近くで苦しむ姿を見てきたからこそ、東口は倉田のファーストゴールを喜んだ。
「秋は誰よりもチームのことを考え、苦しい状況下でもチームのために、ということを常に考えてくれていた。秋自身も苦しかったと思いますけど1点を取れたことでもっともっと、いいパフォーマンスを出していけるんじゃないかなと思います。いいゴールでした」
その東口は、先にも書いた通り、マリノス戦で『J1リーグ100試合完封』を実現した。アルビレックス新潟時代のプロ2年目、10年のJ1リーグ・第3節のガンバ戦で、スコアレスドローながら初めて『完封』を実現してから12年をかけて達成した、史上6人目の偉業だ。今シーズンを含め、近年は圧巻のセービングで幾度となくチームのピンチを救い、自ら『完封』を引き寄せたと言っても過言ではないパフォーマンスを示してきた東口だが、試合後にはともに戦ってきた仲間への感謝を言葉に変えた。
「チームメイトが体を張ってくれたおかげで達成できた。正直、記録を気にするより、常に目の前の試合に全力で臨むことだけを考えて、チームスタッフ、チームメイト、いろいろな人に協力してもらいながら、いろんなことを積み重ねてきた。節目を迎えられるのはありがたいことではありますけど、僕自身は1つずつ、勝つためにやってきた結果がこの数字につながったと思っています」
その思いからだろう。マリノス戦後には自身のSNSを更新し、日々、切磋琢磨しながら互いに刺激しあってきたゴールキーパー陣との写真を掲載した東口。これもまた彼の人間性がうかがえる一幕だった。
そんな二人の活躍もあって、2試合連続の完封勝利で勝ち点3を積み上げたガンバの勝ち点は40に。次節、大分トリニータ戦で勝利できれば、長く巻き込まれてきた『残留争い』から、ようやく抜け出すことができる。

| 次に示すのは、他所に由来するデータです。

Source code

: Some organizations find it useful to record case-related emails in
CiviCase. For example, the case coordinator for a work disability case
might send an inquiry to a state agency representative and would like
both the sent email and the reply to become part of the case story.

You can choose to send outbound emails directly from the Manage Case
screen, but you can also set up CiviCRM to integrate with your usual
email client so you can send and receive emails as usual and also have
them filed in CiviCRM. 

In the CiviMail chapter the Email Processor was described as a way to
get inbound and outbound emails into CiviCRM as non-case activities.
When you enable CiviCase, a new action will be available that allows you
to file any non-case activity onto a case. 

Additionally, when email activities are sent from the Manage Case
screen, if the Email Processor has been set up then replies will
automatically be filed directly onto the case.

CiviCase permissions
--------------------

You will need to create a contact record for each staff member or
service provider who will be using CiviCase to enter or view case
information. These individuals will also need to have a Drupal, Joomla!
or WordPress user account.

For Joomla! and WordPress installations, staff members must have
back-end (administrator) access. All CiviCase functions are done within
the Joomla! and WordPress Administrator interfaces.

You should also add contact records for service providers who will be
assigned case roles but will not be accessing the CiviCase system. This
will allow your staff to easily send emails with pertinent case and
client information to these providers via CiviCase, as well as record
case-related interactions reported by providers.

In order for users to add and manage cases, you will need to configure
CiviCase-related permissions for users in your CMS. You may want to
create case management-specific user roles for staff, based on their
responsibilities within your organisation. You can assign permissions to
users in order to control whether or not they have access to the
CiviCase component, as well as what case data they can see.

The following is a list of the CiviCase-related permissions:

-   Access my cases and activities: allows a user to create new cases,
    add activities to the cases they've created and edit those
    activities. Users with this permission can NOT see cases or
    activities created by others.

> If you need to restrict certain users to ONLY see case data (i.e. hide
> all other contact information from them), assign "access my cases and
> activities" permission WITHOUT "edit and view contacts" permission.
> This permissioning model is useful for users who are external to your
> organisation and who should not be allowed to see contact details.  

もっとも、今はまだ何も決まっていない。倉田も、東口も改めて言葉に力を込める。
「今シーズンはファン、サポーターの皆さんにもしんどい思いばかりさせてきたので残り4つ、全部勝つつもりで戦う(倉田)」
「まずは自分たちの手でしっかりと残留を決めなければいけないし、応援してくれるサポーターのために1つでも多く勝ち点を積み上げて、順位を上げられるように最後まで戦っていきたい(東口)」
先週土曜日にプレス公開されたトレーニングを見る限り、チームの雰囲気はいい。連戦中は次から次へとやってくる試合に向けてコンディションを整えることに精一杯だったが、今は違う。「練習から激しく、バチバチとやりあってきた結果がマリノス戦の結果にも出た」と倉田が話すように、ここ1か月はようやく強度を上げたトレーニングの中で、個人やチームのコンビネーションを磨けるようになり、同じ絵を描いて試合を進められるようになってきた。長らく離脱していた三浦弦太や昌子源も、先週末の時点では部分合流だったものの前週より格段に強度の高いメニューに取り組み、今はもう全体練習に合流したと聞く。
さあ、残り4試合。
苦しく、厳しいシーズンを戦い抜いてきたガンバの、来シーズンの『J1リーグ』につなげる戦いが始まる。